Send "unclassed" variabel as function parameters?

如何创建我自己的“...”变量?

函数通常 return 特定结构(或 class)。有时函数的参数也是 returning 结构的一部分。处理结果后,如何将其作为参数发送给函数(或再次相同的函数)?

非常短的伪示例:

res1 <- power.t.test(alot of parameters)
res1b <- res1
res1b$some.parameter <- new-value
res2 <- power.t.test(parameters = unclass(res1b))

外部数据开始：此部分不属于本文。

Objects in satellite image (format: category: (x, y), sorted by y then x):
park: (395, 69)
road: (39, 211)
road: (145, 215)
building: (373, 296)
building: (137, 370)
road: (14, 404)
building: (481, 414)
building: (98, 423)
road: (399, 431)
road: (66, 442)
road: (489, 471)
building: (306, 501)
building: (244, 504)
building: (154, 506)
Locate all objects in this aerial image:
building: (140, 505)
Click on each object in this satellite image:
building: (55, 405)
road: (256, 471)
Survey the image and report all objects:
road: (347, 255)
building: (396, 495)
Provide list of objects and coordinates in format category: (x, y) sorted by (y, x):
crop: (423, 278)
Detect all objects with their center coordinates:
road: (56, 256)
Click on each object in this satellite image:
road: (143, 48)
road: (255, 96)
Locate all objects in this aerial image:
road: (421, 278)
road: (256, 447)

这是一个一般性问题,是我在尝试解决特定问题时偶然发现的。我包含代码,希望能澄清我的问题:

set.seed(42); data <- rnorm(20) #to be able to reproduce

# Calculate how many pairs I need to find a difference of 1 ----
ptt1 <- power.t.test(delta = 1, sd = sd(data), sig.level = 0.05, power = 0.8, type = "paired", alternative = "two.sided")
# Paired t test power calculation
# 
# n = 15.55315
# delta = 1
# sd = 1.312628
# sig.level = 0.05
# power = 0.8
# alternative = two.sided
# 
# NOTE: n is number of *pairs*, sd is std.dev. of *differences* within pairs

# However, I wishing to know the exact power when changing n to next greater integer ----
ptt1$n <- ceiling(ptt1$n)
ptt1$power <- NULL
unclass(ptt1)
# $n
# [1] 16
# $delta
# [1] 1
# $sd
# [1] 1.312628
# $sig.level
# [1] 0.05
# $alternative
# [1] "two.sided"
# $note
# [1] "n is number of *pairs*, sd is std.dev. of *differences* within pairs"
# $method
# [1] "Paired t test power calculation"

# This is a solution ----
power.t.test.power <- function(ptt) {
  power.t.test(n = ceiling(ptt$n), delta = ptt$delta, sd = ptt$sd, sig.level = ptt$sig.level, type = ptt$type, alternative = ptt$alternative)
}

ptt1$type <- "paired" #power.t.test output (of class "power.htest") misses this named element
power.t.test.power(ptt1)
# Paired t test power calculation 
# 
# n = 16
# delta = 1
# sd = 1.312628
# sig.level = 0.05
# power = 0.8126338
# alternative = two.sided
# 
# NOTE: n is number of *pairs*, sd is std.dev. of *differences* within pairs

# BUT I WISHED that any of this would work, but all gives the same error ----
power.t.test(ptt1)
power.t.test(unclass(ptt1))
power.t.test(unlist(ptt1))
# Error in power.t.test(ptt1) : 
#   exactly one of 'n', 'delta', 'sd', 'power', and 'sig.level' must be NULL

这是一个解决方案,可能不是最优的,将结果指定为所有参数和结果的列表,并使用第一个参数的 unlist 处理缺少的参数:

af <- function(v1, v2 = NULL, v3 = NULL, v4 = NULL, res = NULL){

    if(is.null(v2)){
        cat("v2 null")
        v1 <- unlist(v1)
        v2 <- v1[2] ; v3 <- v1[3] ; res <- v1[5] ;

        v4 <- ifelse(is.null(res), v4, res)
        v1 <- v1[1]
    }
    return(list(v1 = v1, 
            v2 = v2, 
            v3 = v3, 
            v4 = v4, res = v1 + v2 + v3 + v4 ) )
}

r1 <- af(1, 1, 1, 1)
r1
af(r1)

您可以使用 purrr::lift 将函数从接受参数 ... 更改为接受列表:

## power.t.test2 accepts arguments as a single list
power.t.test2 <- purrr::lift( power.t.test )

## Modify outputs as needed
ptt1$n <- ceiling(ptt1$n)
ptt1$power <- NULL

## Reduce to a set of arguments that are accepted by the function
a <- intersect(names(ptt1), formalArgs(power.t.test))

## Use the version that accepts the list
power.t.test2( ptt1[a] )

我看到你已经接受了另一个答案,但仅作记录:

do.call 是调用函数并传递列表而不是单个参数的方法。在这种情况下,它将如下所示:

do.call(power.t.test,as.list(ptt1))

如果您只想传递一些参数,您可以使用出现在函数参数列表中的名称对向量进行子集化:

do.call(power.t.test,as.list(ptt1[names(ptt1) %in% formalArgs(power.t.test)]))